╭──

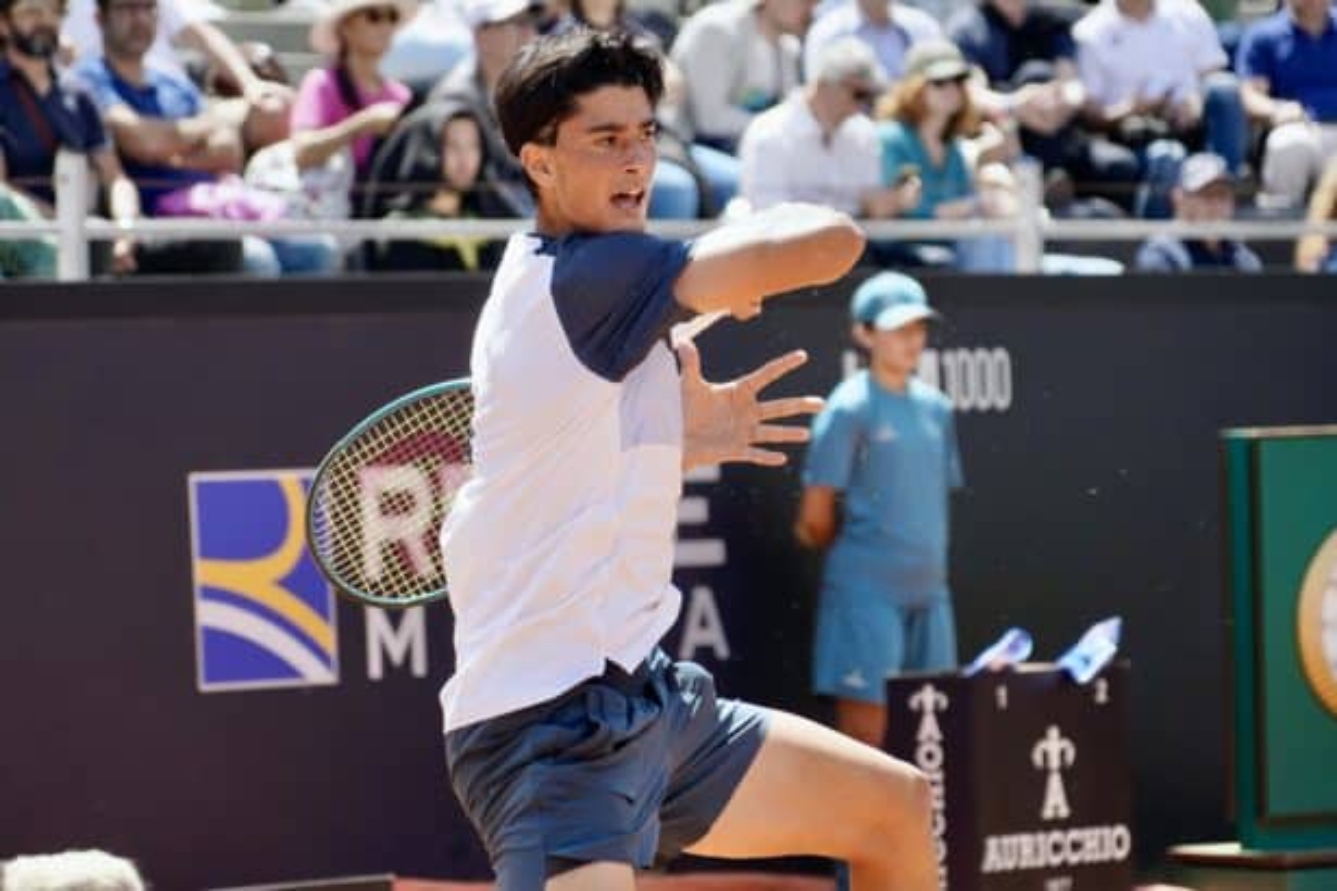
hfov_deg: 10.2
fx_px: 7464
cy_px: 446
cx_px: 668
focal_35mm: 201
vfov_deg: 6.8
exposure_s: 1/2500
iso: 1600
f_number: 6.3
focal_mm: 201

╰──

> _YOUR GOAL_:
All lines from the one with "fx_px: 7464" through the end of the records need to be copied exactly, and no other lines.

> _PROBLEM SOLUTION_:
fx_px: 7464
cy_px: 446
cx_px: 668
focal_35mm: 201
vfov_deg: 6.8
exposure_s: 1/2500
iso: 1600
f_number: 6.3
focal_mm: 201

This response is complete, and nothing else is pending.